I’ve volunteered and contributed to various outlets (most of them respectable) and from day one I’ve understood the responsibility of publishing or broadcasting a story.
The responsibility of a journalist, or indeed anyone with a media profile, cannot be overstated.
Because the bottom line is when you say, publish or broadcast something under the authority of a respected media brand, people will listen and many will believe you.
Reputations are at stake.
The media can make a mere mortal of a God and can tear a world idol down to the status of a pauper.
An unfortunate phenomenon which seems to be becoming more of a problem in these times is that of the media ‘entertainer’.
The media entertainer is a profit-making machine.
Tabloids and commercial radio use them to rake in the dollars, a not unimportant gig in these tough economic times which are bringing even our most respected mastheads to their knees.
The media entertainer’s task is to draw a reaction, whether it’s by boiling the blood of the masses or by sparking a hate campaign from within the coffee and crumb covered pages of the morning paper.
The target in the crosshair will cycle between the favourite subjects of Australia’s mass media.
Muslims or ‘boat people’, Prime Minister Julia Gillard, the sport of soccer and its fans, welfare recipients, religion and climate change take turns to be lynched by the unrelenting media entertainer.
By now, your mind has surely already conjured a series of names and faces which make up the Australian media’s finest team of baiters and trolls.
However, the profile of the shock jock is not confined to aging, white men with Anglo-Saxon surnames; these days professional trolls can be absolutely anyone, from right-wing writers of Dutch parentage to women of Iranian descent on the radio.
The write-with-impunity spiteful scribe or the shock jock with the venomous tongue will, when pressed to be held accountable for the vitriol they incite, cry, ‘I am not a journalist, I am an entertainer.’
That word ‘entertainer’ is supposed to imply they are not bound by the same ethical codes by which journalists should abide.

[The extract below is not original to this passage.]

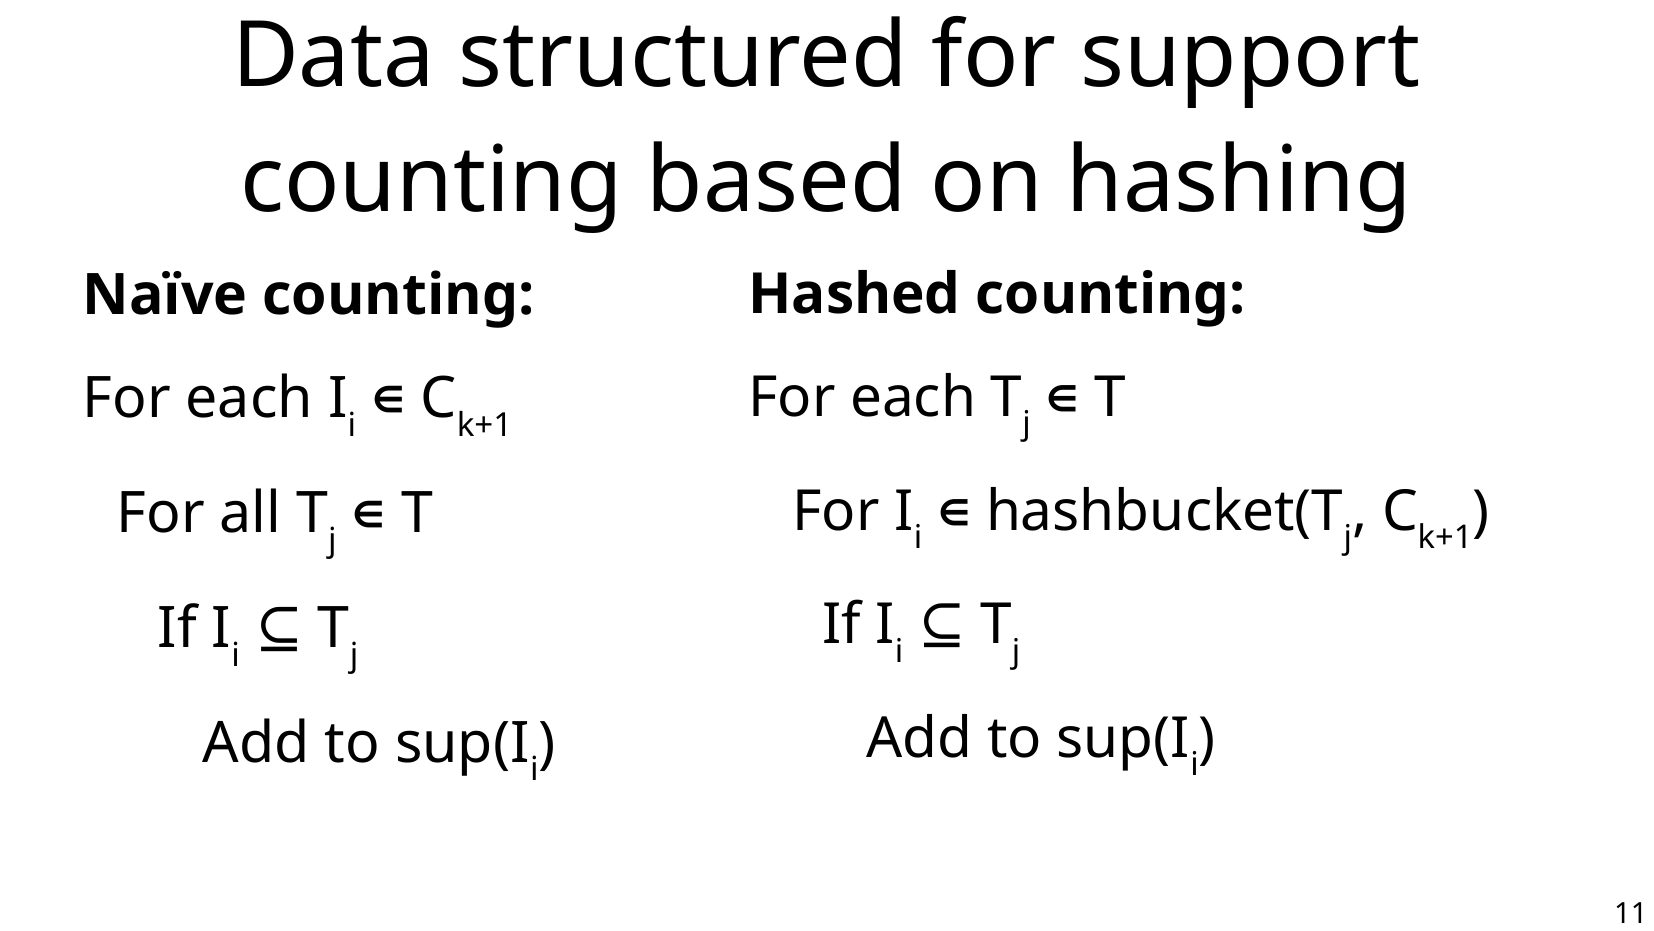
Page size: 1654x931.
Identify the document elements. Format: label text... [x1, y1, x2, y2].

list Naïve counting: For each Ii ∊ Ck+1 For all Tj ∊ T If Ii ⊆ Tj Add to sup(Ii) [82, 253, 697, 793]
title Data structured for support counting based on hashing [82, 1, 1571, 226]
list Hashed counting: For each Tj ∊ T For Ii ∊ hashbucket(Tj, Ck+1) If Ii ⊆ Tj Add to sup(Ii) [748, 253, 1572, 793]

Given the power of the media; allowing high profile stars to write so free of any ethical obligations is akin to handing a troubled child a handgun.
We all know that quality journalism costs a lot of money.
It is understandable that financially challenged media outlets will resort to pimping fury in order to make a quick buck.
But why must we allow outrage to become our national sport?
This is not to say opinion or debate should not be encouraged; it absolutely should be, as debate is the catalyst for social improvement.
However, the media and the public share a symbiotic relationship so it is in the public interest for the media to set a civil tone of discussion.
This is why it is so important media outlets thrive financially once again; there’ll be no need for these ‘entertainers’ to ruin the media’s name.